失敗1
秋という季節は人間を孤独にさせる。肌を透き通る冷たい風が、体温とともに心の温かさを奪ってゆくようだ。それ故に、ひと肌の温かさが物恋しくなる。
「あなた今年で何年目? なんでこんな過失をしているのですか?」
そして上司にも心を抉られ、俺の心はすり減っていた。
東京本社にある十二階建てビルの八階。そのワンフロアに広がる会議室に俺は立ちすくみ、上司である彼女は脚を組みながら座っていた。
「六年目です……」
「六年目にもなって重要な会議に印刷ミスをした資料を配るだなんて、怒りを通り越して呆れます」
彼女の口調は落ち着いていたが、会議室の机上に荒々しげにミスプリントをたたきつけているあたり相当頭にきているようだ。

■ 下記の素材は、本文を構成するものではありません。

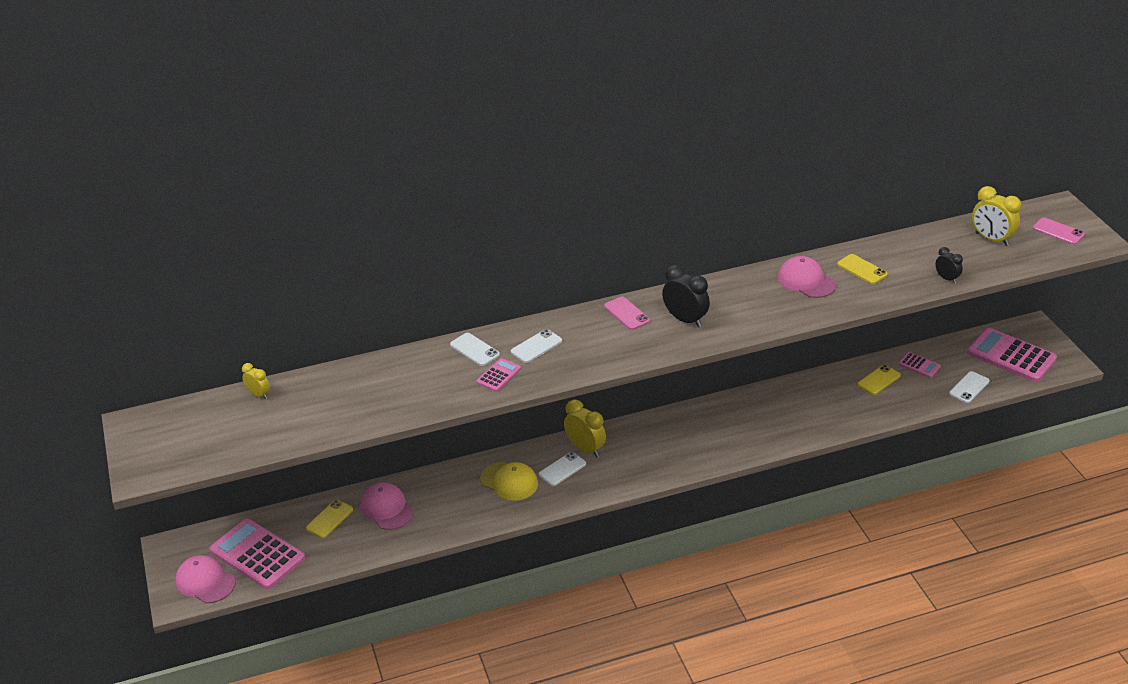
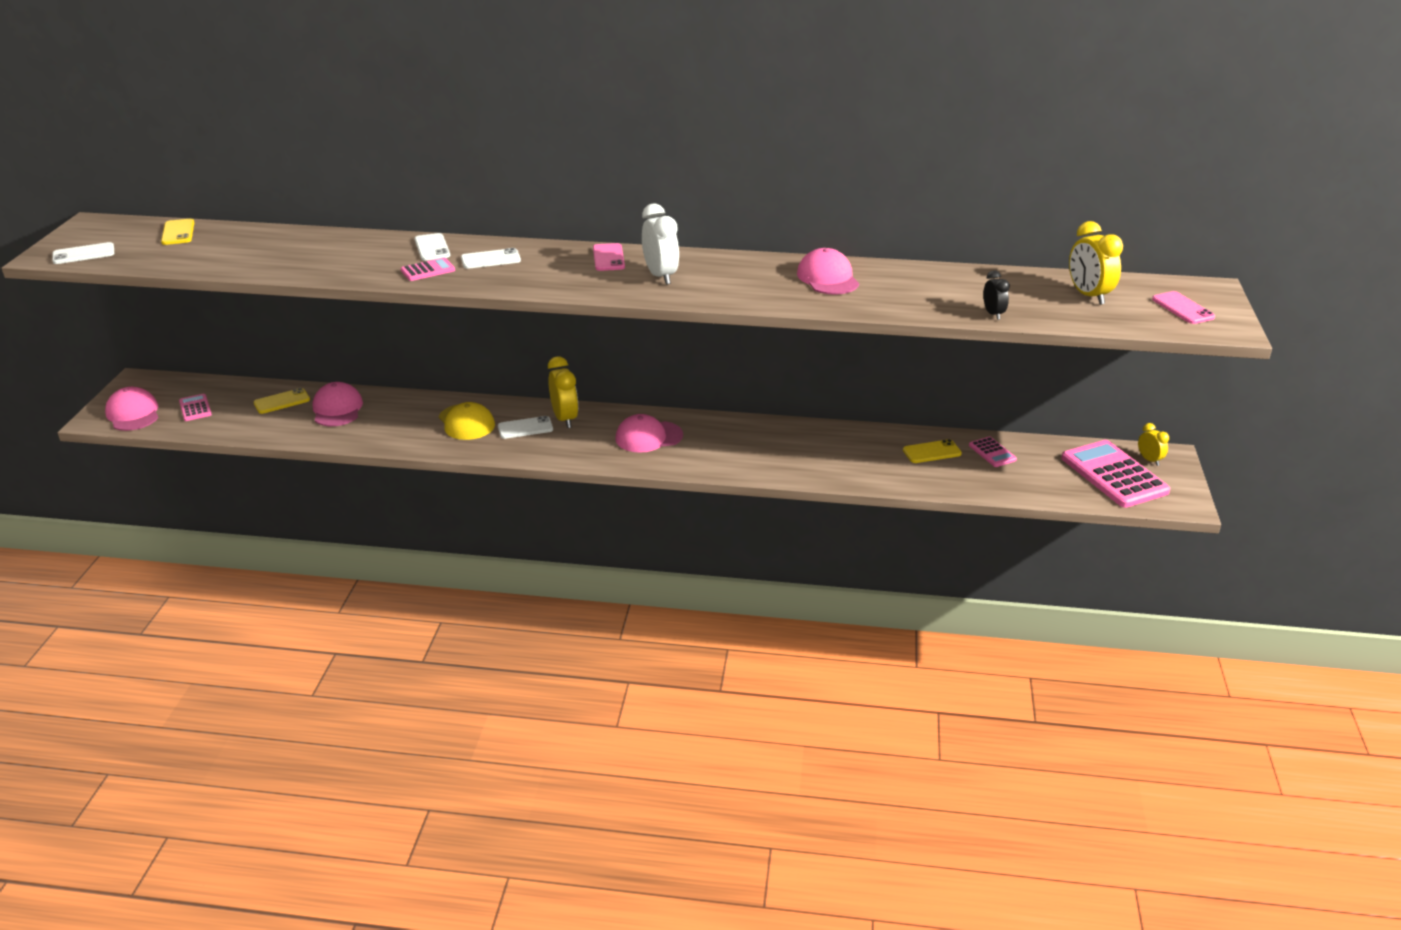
camera: 25 degrees right, 5 degrees down
(257, 554) = (195, 408): pink calculator -> pink calculator, size x0.47
(259, 395) = (211, 230): yellow clock -> yellow clock (1149, 460)
(666, 442) = (648, 437): none -> pink cap
(685, 320) = (660, 276): black clock -> white clock
(862, 269) = (901, 284): yellow phone -> yellow phone (178, 232)
(969, 387) = (1033, 488): white phone -> white phone (83, 254)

「そんなんだから昇格の話どころか、後輩に陰口ばかり言われるのです。それに――」
くどくどとまくし立てるようにダメ出しは続く。
俺の目線は脚組された彼女のふとももに集中していた。灰色のペンシルスカートによってくっきりとボディラインが強調されている。日頃のデスクワークによって日光から遠ざけられた白くもっちりと膨らんだ下肢をじっくりと嘗め回すようにみつめる。ふともも、ふくらはぎ、そして黒のレースによって隠されてしまう足先。秋だというのにストッキングすら履かないのはなぜだろうか?
「ちょっと、聞いているのですか?」
鋭い双眸が俺に向けられていることに気づいた。
「えっ?」
俺の驚いた様子に彼女は嘆息し、立ち上がった。
「もういいです。あと一ヶ月のうちに誠意をみせなければクビです」
そそくさと彼女は会議室を後にした。
彼女が履いていない理由はちゃんとあったり、なかったり。